May 11 2017
A study led by researchers at Vanderbilt University Medical Center (VUMC) and the University of Arizona College of Pharmacy has generated the first comprehensive catalog of diseases associated with variations in human leukocyte antigen (HLA) genes that regulate the body's immune system.
The catalog could help identify individuals who are at risk for certain autoimmune diseases, or who may generate antibodies that attack their own tissues in response to an infection.
The report, published in this week's issue of the journal Science Translational Medicine, supports the power of electronic health records (EHRs) to advance understanding, treatment and ultimately prevention of disease, said senior author Joshua Denny, M.D., M.S., professor of Biomedical Informatics and Medicine at Vanderbilt.
The report confirmed a slew of previously described associations and identified some potential new associations. "In one fell swoop we essentially replicated decades of research on autoimmune associations with the HLA," said Jason Karnes, Ph.D., Pharm.D., co-first author of the paper with Lisa Bastarache, M.S.
The researchers published the catalog online at http://www.phewascatalog.org. "To my knowledge no other investigations have made this level of data available" to the wider research community, Karnes said.
Karnes is an assistant professor in the University of Arizona College of Pharmacy in Tucson. He contributed to the study as a former postdoctoral fellow in Clinical Pharmacology at Vanderbilt. Bastarache is lead data scientist in the Vanderbilt Center for Precision Medicine, which Denny directs.
HLAs (human leukocyte antigens) are proteins expressed on the surfaces of cells that -- like nametags -- enable the immune system to distinguish "self" tissues of the body from "non-self," such as invading pathogens.
Individual variations in HLA genes also have been linked to adverse drug reactions, rejection of transplanted organs and autoimmune diseases including type 1 diabetes and rheumatoid arthritis, in which the immune system mistakes normal tissue for a foreign invader and attacks it.
Previous studies have identified associations between the HLA system and individual "phenotypes," including autoimmune and other diseases, symptoms and other characteristics. The current investigation -- called a "phenome-wide association study" or PheWAS -- scanned patients' entire "phenome" of all health characteristics as noted in the EHR.
Prior studies have typically studied only one or a handful of diseases at a time. By studying many diseases at once this study was able to show that many HLA types affect multiple diseases but in different ways.
For example, some HLA types place a person at risk for both type1 diabetes and rheumatoid arthritis, while others place one at risk for type 1 diabetes but protected against rheumatoid arthritis.
The study was made possible by DNA databases maintained at VUMC and the Marshfield Clinic Personalized Medicine Research Project in Marshfield, Wisconsin.
To date, more than 230,000 samples from different individuals have been stored in BioVU, Vanderbilt's massive DNA database. Genetic samples are linked to the corresponding EHRs in which identifying information has been deleted to protect patient privacy.
From the genetic code, the researchers inferred which HLAs would be expected to be expressed in nearly 29,000 individuals whose DNA samples were stored in BioVU and another 8,400 samples provided by Scott Hebbring, Ph.D., and colleagues from the Marshfield Clinic.
The EHRs from these individuals were screened for the presence of nearly 1,400 different phenotypes that could be linked to the HLA genes.

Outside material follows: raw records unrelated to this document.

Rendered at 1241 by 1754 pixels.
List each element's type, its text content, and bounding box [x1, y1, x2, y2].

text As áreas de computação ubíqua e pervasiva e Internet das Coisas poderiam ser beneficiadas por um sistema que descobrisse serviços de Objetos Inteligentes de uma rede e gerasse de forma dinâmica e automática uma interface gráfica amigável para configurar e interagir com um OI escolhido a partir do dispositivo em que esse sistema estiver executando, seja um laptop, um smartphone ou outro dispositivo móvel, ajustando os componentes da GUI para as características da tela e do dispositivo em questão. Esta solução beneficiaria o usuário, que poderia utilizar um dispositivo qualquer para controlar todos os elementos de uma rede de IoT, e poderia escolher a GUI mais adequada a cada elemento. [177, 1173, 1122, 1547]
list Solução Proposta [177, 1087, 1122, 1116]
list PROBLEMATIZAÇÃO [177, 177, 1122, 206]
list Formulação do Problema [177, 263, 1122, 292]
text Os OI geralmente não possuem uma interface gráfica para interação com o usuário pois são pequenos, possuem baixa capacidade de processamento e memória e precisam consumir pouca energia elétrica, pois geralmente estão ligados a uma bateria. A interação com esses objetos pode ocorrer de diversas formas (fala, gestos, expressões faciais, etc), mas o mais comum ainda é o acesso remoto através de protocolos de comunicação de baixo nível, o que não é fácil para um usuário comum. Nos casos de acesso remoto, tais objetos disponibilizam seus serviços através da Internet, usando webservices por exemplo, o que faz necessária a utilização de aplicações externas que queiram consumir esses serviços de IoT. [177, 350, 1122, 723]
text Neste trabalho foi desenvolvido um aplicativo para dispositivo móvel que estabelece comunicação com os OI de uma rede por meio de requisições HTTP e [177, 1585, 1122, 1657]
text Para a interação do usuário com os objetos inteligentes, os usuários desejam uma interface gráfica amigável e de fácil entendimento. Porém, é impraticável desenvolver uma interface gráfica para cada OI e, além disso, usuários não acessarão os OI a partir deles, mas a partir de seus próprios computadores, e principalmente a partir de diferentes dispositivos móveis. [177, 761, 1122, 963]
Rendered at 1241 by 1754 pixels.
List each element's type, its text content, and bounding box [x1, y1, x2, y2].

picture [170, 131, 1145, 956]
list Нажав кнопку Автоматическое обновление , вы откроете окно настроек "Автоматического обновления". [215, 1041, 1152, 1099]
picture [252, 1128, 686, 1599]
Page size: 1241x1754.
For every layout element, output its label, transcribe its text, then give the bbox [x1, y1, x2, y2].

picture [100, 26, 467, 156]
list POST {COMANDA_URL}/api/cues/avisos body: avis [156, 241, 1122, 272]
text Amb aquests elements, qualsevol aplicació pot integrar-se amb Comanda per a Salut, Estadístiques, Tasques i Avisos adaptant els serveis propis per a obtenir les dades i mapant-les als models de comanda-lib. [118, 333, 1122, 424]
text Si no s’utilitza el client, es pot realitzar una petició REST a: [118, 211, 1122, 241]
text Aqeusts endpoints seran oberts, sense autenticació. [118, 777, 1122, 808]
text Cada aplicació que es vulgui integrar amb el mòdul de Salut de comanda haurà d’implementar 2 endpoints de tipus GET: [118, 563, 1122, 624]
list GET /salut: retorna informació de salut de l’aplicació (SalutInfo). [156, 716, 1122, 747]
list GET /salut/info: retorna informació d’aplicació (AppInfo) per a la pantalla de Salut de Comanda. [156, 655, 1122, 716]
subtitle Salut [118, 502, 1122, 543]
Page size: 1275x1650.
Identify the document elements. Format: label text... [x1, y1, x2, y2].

Type 1 diabetes was the strongest previously described HLA association confirmed by the study but the researchers also found evidence for several new potential associations with multiple sclerosis and cervical cancer. The latter is known to be driven by a viral infection.
It's thought that people with certain HLA variants may -- in response to an infection, for example -- generate antibodies that attack their own tissues, Denny said. This suggests that certain auto-immune diseases could be prevented in high-risk people by identifying and treating their co-infections first, he said.
Denny directs the Data and Research Center of the federal All of Us Research Program, formerly the Precision Medicine Initiative Cohort Program, which is recruiting a million or more Americans for a landmark study of genetic, environmental and lifestyle factors that affect their health.
"Just imagine what we'll be able to do with a million people," he said. "That will produce truly comprehensive catalogs of all these kinds of associations across HLA and everything else. The detail with which we'll be able to resolve these questions will be staggering."